Texto para leer:
☆ ☆ ☆ ☆ ☆
No se puede estar a favor de la eutanasia y de la muerte digna a la vez porque son conceptos antagónicos. La confusión semántica es alentada interesadamente por parte de quienes consideran una conquista social facilitar la muerte a quien lo solicite.
Sin embargo la muerte digna no tiene nada que ver con lo que quieren los partidos de izquierdas y las derechas nacionalistas vascas y catalanas. La muerte digna es aquella que se produce con todos los alivios médicos adecuados y los consuelos humanos posibles. Denominada ortotanasia, no es una muerte bajo petición ni a demanda. Es en esto en lo que se tendría que trabajar en el Congreso de los Diputados. El proyecto de ley de cuidados paliativos es el que urge realmente.
También apelan al CIS para justificar la necesidad de la Ley de la Eutanasia, pero el argumento es blandito: si la mayoría de los españoles estuviera de acuerdo en expulsar a una minoría étnica, ¿la Cámara Baja tendría que ponerse a trabajar en el armazón legislativo para posibilitarlo? La demanda social real, me refiero a personas que están en situación límites y que han solicitado la muerte son, por fortuna, escasísimos. Incluso en casos como el de Inmaculada Echeverría, la laxa legislación española, permitió que se le retirara la respiración asistida al tratarse de “una retirada de consentimiento informado por un rechazo de tatamiento”. Éticamente aceptable.
Los expertos sí alertan de que la legalización de la eutanasia “conduciría a los médicos y familiares a deslizarse hacia su aplicación en casos de enfermos inconscientes o incapaces que no han expresado su autorización (teoría de la pendiente resbaladiza)”. Al respecto, el especialista Íñigo Ortega Larrea estudió el fenómeno en los pocos países que había dado luz verde a la eutanasia y concluyó que “el descenso por la pendiente es inevitable, aunque según las circunstancias propia de cada país se puede producir a distintas velocidades”. Y, lo más importante, añadió que “el efecto que produce este principio es bastante grave: la desprotección jurídica de los grupos más vulnerables de la sociedad, de los que carecen de medios para defenderse o están en situación precaria”.
☆ ☆ ☆ ☆ ☆
Extractos de datos:
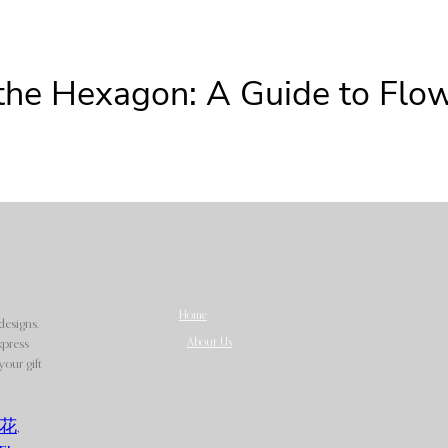
the Hexagon: A Guide to Flow
Home
designs.
About Us
xpress
our gift
花
,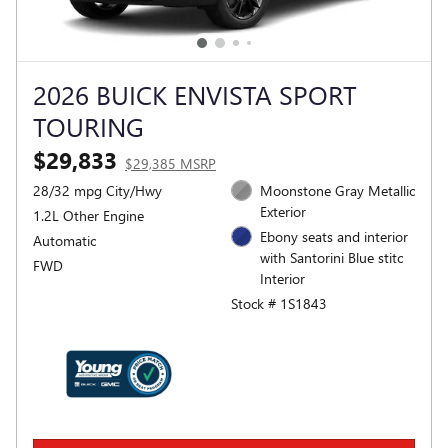
2026 BUICK ENVISTA SPORT
TOURING
$29,833
$29,385 MSRP
28/32 mpg City/Hwy
Moonstone Gray Metallic
Exterior
1.2L Other Engine
Ebony seats and interior
Automatic
with Santorini Blue stitc
FWD
Interior
Stock # 1S1843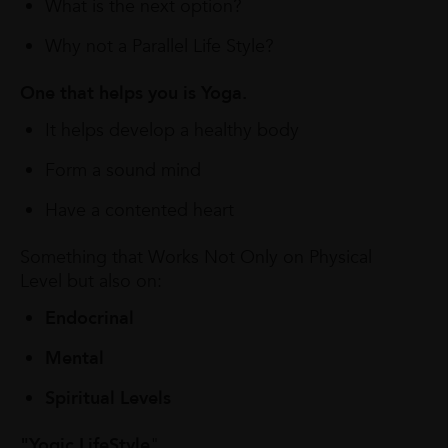
What is the next option?
Why not a Parallel Life Style?
One that helps you is Yoga.
It helps develop a healthy body
Form a sound mind
Have a contented heart
Something that Works Not Only on Physical
Level but also on:
Endocrinal
Mental
Spiritual Levels
"Yogic LifeStyle
"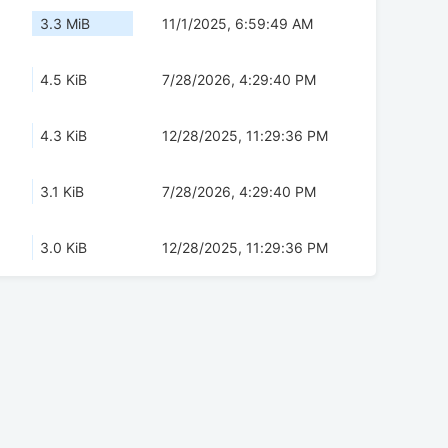
3.3 MiB
11/1/2025, 6:59:49 AM
4.5 KiB
7/28/2026, 4:29:40 PM
4.3 KiB
12/28/2025, 11:29:36 PM
3.1 KiB
7/28/2026, 4:29:40 PM
3.0 KiB
12/28/2025, 11:29:36 PM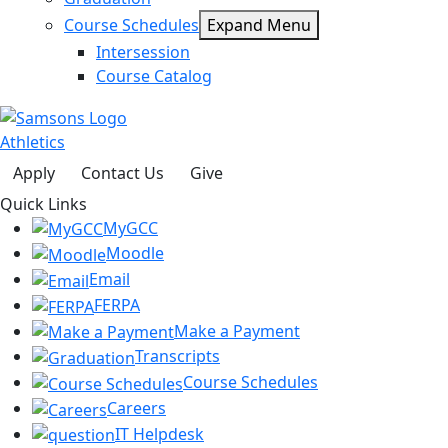
Course Schedules
Expand Menu
Intersession
Course Catalog
Athletics
Apply
Contact Us
Give
Quick Links
MyGCC
Moodle
Email
FERPA
Make a Payment
Transcripts
Course Schedules
Careers
IT Helpdesk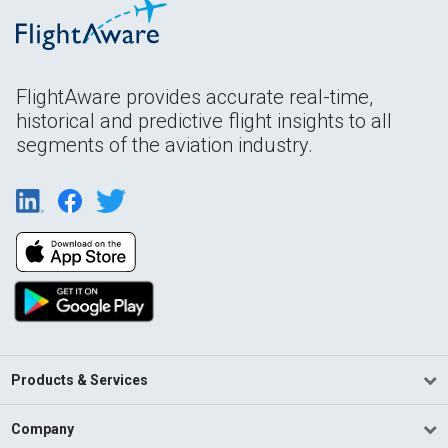
FlightAware provides accurate real-time,
historical and predictive flight insights to all
segments of the aviation industry.
Products & Services
Company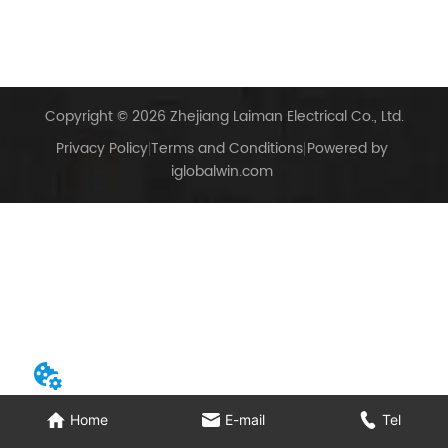
Copyright © 2026 Zhejiang Laiman Electrical Co., Ltd.
Privacy Policy
Terms and Conditions
Powered by
iglobalwin.com
Home
E-mail
Tel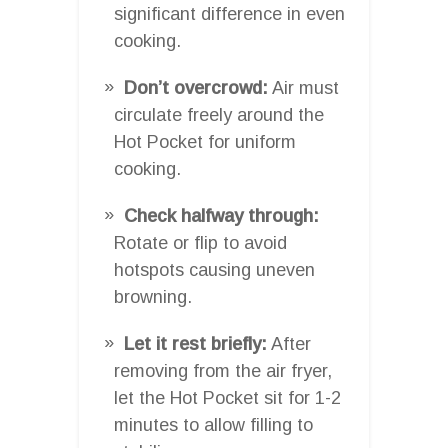
significant difference in even
cooking.
Don’t overcrowd:
Air must
circulate freely around the
Hot Pocket for uniform
cooking.
Check halfway through:
Rotate or flip to avoid
hotspots causing uneven
browning.
Let it rest briefly:
After
removing from the air fryer,
let the Hot Pocket sit for 1-2
minutes to allow filling to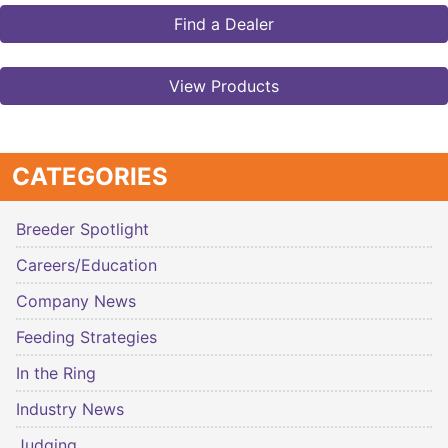
Find a Dealer
View Products
CATEGORIES
Breeder Spotlight
Careers/Education
Company News
Feeding Strategies
In the Ring
Industry News
Judging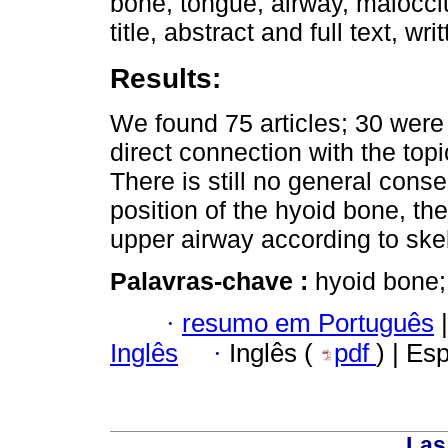
bone, tongue, airway, maloccl
title, abstract and full text, w
Results:
We found 75 articles; 30 wer
direct connection with the topi
There is still no general cons
position of the hyoid bone, th
upper airway according to ske
Palavras-chave :
hyoid bone;
·
resumo em Português
|
Inglês
·
Inglês (
pdf
) | Es
Las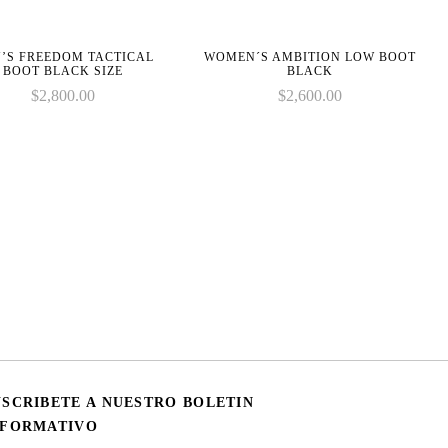
’S FREEDOM TACTICAL
WOMEN´S AMBITION LOW BOOT
BOOT BLACK SIZE
BLACK
$
2,800.00
$
2,600.00
USCRIBETE A NUESTRO BOLETIN
NFORMATIVO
☆ ☆ ☆ ☆ ☆
Requisitos de tareas:
• A. Copia otra vez el fragmento del texto sobre la eutanasia que empieza en las palabras "No se puede" y termina después de "que urge realmente.". Sustituye "muerte digna" por "buena muerte".
• B. Responde con los datos del texto sobre la eutanasia:
(i) ¿Con qué otro nombre se denomina la muerte digna?
(ii) ¿Qué se le retiró a Inmaculada Echeverría?
(iii) ¿Qué especialista estudió el fenómeno en los países que habían dado luz verde a la eutanasia?
• C. Prolonga el texto sobre la eutanasia a partir de su última frase.

Respuestas por tarea:
• A.
No se puede estar a favor de la eutanasia y de la buena muerte a la vez porque son conceptos antagónicos. La confusión semántica es alentada interesadamente por parte de quienes consideran una conquista social facilitar la muerte a quien lo solicite.
Sin embargo la buena muerte no tiene nada que ver con lo que quieren los partidos de izquierdas y las derechas nacionalistas vascas y catalanas. La buena muerte es aquella que se produce con todos los alivios médicos adecuados y los consuelos humanos posibles. Denominada ortotanasia, no es una muerte bajo petición ni a demanda. Es en esto en lo que se tendría que trabajar en el Congreso de los Diputados. El proyecto de ley de cuidados paliativos es el que urge realmente.

• B.
(i) Ortotanasia.
(ii) La respiración asistida.
(iii) Íñigo Ortega Larrea.

• C.
No es asunto menor. Los informes de la Sociedad Española de Salud Pública y Administración Sanitaria (Sespa) apuntan a que, en plena crisis, un 4,5% de los encuestados aseguraba que había dejado de tomar algún medicamento recetado por un médico de la sanidad pública porque no se lo pudieron permitir; en el caso de los parados, el porcentaje era del 7,9%. Las mujeres de clase social baja tienden a utilizar menos los servicios ginecológicos o las mamografías y citologías preventivas. Esta es la clave. Efectivamente, arreglar las desigualdades, garantizar el acceso a tratamientos y medicamentos es caro. La eutanasia resulta barata. Lo verdaderamente progresista es mejorar el sistema sanitario y reivindicar la vida. No hace falta, por cierto, ser de comunión diaria para estar en contra de la eutanasia. Lo han hecho la Sociedad Española de Cuidados Paliativos y la Asociación Española de Bioética y Ética Médica. Y los comunistas portugueses en 2018 porque, dijeron, “es un retroceso de la civilización”.